I first met Sibu on Denali in 2007, when we piled onto the same glacier flight from the staging village of Talkeetna to the Kahiltna landing strip. Yes, black mountaineers are rare, but what really caught my attention were his custom-logo high-altitude boots, which indicated he’d been on Everest. We talked about South Africa, which I’d visited, and Sibu told me about his mission: He was on the verge of becoming the first black man–and more importantly to him, the first black African–to climb the Seven Summits. Denali was his last peak. He’d already done everything else, including two Everest ascents.

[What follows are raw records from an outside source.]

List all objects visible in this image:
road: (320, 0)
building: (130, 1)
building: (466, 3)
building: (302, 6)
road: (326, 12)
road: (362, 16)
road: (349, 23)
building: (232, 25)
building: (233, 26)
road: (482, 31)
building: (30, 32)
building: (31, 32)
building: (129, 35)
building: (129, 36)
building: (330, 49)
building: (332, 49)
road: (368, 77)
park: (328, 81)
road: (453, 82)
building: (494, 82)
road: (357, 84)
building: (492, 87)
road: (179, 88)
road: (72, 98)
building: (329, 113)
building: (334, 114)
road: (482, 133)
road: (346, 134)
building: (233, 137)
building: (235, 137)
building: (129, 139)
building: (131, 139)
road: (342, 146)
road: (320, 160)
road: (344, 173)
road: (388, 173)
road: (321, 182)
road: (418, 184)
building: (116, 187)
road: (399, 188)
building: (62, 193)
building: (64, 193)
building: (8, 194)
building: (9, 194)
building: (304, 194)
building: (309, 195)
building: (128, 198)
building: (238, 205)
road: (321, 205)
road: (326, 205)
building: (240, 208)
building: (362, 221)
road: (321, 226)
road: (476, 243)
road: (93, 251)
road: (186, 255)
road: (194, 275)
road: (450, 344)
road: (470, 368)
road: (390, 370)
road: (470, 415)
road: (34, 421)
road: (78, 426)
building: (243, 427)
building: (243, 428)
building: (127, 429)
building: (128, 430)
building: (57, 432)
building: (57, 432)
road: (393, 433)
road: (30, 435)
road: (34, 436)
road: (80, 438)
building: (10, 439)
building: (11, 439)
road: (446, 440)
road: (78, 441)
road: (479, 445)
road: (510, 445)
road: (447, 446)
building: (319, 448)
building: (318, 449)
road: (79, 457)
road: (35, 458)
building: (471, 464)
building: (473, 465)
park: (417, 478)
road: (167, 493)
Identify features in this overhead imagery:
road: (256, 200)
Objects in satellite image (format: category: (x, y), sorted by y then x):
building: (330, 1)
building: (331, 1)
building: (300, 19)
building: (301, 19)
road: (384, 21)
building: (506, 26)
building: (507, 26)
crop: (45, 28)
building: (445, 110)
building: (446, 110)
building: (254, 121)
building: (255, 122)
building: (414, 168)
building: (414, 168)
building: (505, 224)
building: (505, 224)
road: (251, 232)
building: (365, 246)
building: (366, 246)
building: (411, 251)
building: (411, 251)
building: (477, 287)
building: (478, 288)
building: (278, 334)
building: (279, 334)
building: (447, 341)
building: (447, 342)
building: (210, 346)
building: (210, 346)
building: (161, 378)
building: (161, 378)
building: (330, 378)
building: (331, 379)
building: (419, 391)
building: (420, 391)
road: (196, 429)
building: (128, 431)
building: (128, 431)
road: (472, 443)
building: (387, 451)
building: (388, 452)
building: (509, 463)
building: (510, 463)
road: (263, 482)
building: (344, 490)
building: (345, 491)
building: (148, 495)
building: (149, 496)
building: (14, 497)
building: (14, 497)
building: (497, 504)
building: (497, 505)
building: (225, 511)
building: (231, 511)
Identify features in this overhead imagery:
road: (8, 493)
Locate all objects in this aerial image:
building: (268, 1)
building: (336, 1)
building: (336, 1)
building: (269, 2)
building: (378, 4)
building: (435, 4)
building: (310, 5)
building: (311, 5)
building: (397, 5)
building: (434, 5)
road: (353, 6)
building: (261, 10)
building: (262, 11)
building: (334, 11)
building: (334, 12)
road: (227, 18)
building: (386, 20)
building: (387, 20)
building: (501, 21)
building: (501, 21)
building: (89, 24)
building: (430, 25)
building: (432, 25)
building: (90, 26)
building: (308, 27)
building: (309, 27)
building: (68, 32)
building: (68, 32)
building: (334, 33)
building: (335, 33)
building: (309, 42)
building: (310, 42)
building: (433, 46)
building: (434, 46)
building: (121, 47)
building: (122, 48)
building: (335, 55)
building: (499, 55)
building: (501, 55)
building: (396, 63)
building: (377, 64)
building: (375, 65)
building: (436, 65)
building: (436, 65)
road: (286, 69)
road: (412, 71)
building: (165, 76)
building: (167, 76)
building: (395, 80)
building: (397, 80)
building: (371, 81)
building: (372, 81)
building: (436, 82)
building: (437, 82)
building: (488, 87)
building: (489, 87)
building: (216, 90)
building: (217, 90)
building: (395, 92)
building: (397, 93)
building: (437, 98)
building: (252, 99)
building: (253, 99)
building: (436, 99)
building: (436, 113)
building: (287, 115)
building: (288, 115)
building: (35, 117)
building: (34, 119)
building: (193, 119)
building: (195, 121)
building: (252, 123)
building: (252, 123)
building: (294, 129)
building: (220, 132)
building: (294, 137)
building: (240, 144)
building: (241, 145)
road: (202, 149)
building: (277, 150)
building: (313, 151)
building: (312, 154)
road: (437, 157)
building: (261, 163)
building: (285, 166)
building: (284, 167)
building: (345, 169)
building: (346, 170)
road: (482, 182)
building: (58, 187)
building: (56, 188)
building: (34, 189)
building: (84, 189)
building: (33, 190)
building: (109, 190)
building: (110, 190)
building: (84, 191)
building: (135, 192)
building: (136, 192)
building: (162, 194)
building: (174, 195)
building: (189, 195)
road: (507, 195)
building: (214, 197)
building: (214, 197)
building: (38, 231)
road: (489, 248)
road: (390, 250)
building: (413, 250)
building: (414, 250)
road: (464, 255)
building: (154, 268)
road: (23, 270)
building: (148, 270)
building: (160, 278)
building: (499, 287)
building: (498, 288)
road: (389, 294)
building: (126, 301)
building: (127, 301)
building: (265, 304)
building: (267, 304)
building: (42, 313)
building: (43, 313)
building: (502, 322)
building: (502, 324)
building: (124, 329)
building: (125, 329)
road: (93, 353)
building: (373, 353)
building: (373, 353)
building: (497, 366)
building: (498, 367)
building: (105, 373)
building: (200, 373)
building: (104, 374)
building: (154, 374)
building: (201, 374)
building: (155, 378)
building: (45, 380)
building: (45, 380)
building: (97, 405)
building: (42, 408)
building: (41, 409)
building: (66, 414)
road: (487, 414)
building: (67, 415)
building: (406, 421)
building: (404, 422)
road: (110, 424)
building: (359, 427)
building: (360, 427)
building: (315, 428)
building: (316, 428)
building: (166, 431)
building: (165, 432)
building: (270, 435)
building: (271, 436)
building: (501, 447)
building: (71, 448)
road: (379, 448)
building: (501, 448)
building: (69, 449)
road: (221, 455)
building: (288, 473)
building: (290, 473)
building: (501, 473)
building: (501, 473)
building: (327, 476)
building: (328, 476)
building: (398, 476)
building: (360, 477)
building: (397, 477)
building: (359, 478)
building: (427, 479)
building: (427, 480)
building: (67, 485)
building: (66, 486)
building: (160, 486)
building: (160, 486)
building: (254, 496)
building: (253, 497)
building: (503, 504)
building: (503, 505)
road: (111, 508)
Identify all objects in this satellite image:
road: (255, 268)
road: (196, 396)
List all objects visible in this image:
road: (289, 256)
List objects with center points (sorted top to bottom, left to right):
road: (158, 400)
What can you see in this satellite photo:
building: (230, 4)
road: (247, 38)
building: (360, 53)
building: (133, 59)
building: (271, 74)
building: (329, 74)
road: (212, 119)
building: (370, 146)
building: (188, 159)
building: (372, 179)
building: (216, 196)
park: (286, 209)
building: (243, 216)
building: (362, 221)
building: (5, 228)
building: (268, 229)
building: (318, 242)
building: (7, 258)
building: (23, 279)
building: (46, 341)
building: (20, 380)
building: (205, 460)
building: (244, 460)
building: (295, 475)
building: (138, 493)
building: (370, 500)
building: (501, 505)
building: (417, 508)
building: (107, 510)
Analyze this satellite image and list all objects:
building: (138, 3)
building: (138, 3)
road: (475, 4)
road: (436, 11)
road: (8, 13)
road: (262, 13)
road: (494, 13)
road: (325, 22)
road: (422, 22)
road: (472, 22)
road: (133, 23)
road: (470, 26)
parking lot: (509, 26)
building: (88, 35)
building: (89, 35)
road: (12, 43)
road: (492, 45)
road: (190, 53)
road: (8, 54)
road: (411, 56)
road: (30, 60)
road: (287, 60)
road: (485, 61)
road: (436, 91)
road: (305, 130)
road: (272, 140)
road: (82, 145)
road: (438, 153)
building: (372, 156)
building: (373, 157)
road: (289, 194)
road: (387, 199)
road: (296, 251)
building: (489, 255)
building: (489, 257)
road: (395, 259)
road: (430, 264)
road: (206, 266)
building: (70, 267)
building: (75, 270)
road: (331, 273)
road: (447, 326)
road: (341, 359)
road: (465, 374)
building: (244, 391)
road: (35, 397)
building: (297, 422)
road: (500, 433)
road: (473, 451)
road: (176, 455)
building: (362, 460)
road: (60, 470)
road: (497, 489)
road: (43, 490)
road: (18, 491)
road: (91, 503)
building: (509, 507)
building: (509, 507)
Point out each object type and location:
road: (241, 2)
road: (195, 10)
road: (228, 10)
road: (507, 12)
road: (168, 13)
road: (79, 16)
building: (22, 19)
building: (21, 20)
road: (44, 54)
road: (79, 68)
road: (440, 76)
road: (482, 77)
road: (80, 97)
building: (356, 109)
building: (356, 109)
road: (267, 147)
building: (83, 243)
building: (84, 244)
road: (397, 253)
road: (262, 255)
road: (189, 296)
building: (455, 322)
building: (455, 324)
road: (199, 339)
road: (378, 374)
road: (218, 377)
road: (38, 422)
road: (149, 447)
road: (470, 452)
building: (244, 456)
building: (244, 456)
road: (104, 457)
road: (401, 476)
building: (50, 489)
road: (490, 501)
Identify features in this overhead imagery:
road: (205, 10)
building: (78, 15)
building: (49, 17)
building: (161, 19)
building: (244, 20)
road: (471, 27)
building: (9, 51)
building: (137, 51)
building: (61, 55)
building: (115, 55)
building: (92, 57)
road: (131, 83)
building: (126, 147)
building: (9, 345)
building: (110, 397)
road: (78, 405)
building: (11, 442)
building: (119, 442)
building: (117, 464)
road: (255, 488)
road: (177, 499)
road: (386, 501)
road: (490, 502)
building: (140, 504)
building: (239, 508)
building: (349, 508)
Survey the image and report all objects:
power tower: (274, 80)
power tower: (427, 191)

We climbed separately that spring, but remained friendly whenever we crossed paths on the mountain. Denali slapped us both down, but the defeat gave us common cause; we commiserated online and cooked up a rematch. Now, a year later, it’s been a hectic four days packing up, flying in, and humping 120-pound loads–split between pack and sled–up the lower glacier. Pinned down inside the rattling tent, this is the first real chance we’ve both had to get to know the exotic stranger we’re trusting on the other end of the rope.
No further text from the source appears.